6. AI chatbots are becoming popular alternatives to therapy. But they may worsen mental health crises, experts warn

This article looks at issues around AI chatbots and current mental health crises. One emerging issue is “ChatGPT-induced psychosis” which, with chatbots designed to be “sycophantic”, refers to chatbot responses leading people to believe in conspiracy theories or having existing mental conditions worsen. The article cites the case of a man in Florida, suffering from bipolar disorder and schizophrenia, who attacked police with a knife after believing that a person was trapped inside of ChatGPT. Mental health experts are generally worried about the use of AI chatbots by people for therapeutic advice. One danger is that the AI becomes an “echo chamber” which can exacerbate emotions, thoughts or beliefs that users are experiencing. Further, humans are “not wired to be unaffected” by constant praise from AI chatbots. One expert said: “We’re not used to interactions with other humans that go like that, unless you [are] perhaps a wealthy billionaire or politician surrounded by sycophants.”.

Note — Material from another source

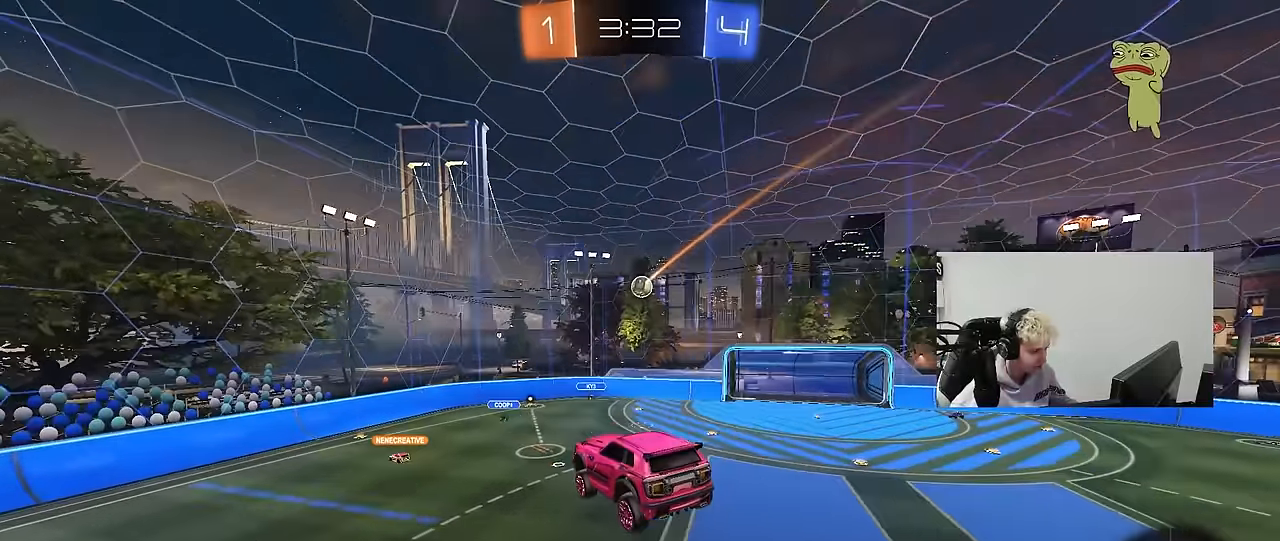
{"keys": ["a", "w"], "mouse": [], "mouse_move": "still", "events": [[67, "a", "down"], [117, "s", "down"], [167, "a", "up"], [217, "d", "down"], [217, "s", "up"], [300, "d", "up"], [400, "a", "down"], [450, "w", "down"]]}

7. Hard-won vibe coding insights: Mailchimp’s 40% speed gain came with governance price

This VentureBeat article reports on the experience of Intuit Mailchimp with vibe coding – using AI to produce code through unstructured programmer-AI interactions. The company admits to resorting to the experiment as a reaction to tight deadlines. The development team measured an increase in development speeds of up to 40%, and learned some insights. First, there has been a shift in the past year in the programmer-chatbot relationship. Originally, programmers consulted chatbots for guidance or algorithm proposals, whereas now the actually task of programming is more readily delegated to the chatbot. Second, there is no single chatbot that can handle all development. The Mailchimp team uses Cursor, Windsurf, Augment, Qodo and GitHub Copilot. Third, a governance framework is needed to have AI productivity while maintaining code quality and security standards. The framework includes processes for human review of any code that processes customer data, and stipulates that human approval is needed before code can be put into production. Fourth, chatbots are trained on Internet code bases, so developers need to craft strategic prompts to communicate the context of the company’s architecture and work processes. Finally, AI coding is good at developing prototypes, but creating production-ready code is harder since security requirements and the system architecture’s integration complexity needs to be considered.

8. Dedicated servers outpace public clouds for AI

This InfoWorld article looks at how AI is pushing companies to build their own dedicated servers instead of using public clouds. Recent years have seen an increase in dedicated servers due to fears of data exposure, and subsequent non-compliance with regulations like the GDPR or PCI DSS (protection of bank card holder data). However, the cost of AI is now becoming an issue with more than half of surveyed companies reporting excess costs of up to 25’000 USD. The problem comes from the “pay only for what you use” model. Not only does AI increase CPU usage, it also requires specialized and costly hardware like GPUs and TPUs. Further, many cloud-providers have a tendency to under-utilize hardware resources so that mission-critical AI applications can run on-time and be resistant to surges in demand. Efficient resource usage for AI applications requires granular control of the hardware, which is an argument in favor of dedicated servers. The most common approach for dedicated servers today is to rent out machines in an IT cloud center. Several organizations may be colocating in the center, but each organization is responsible for its own hardware – the fundamental difference with a public cloud.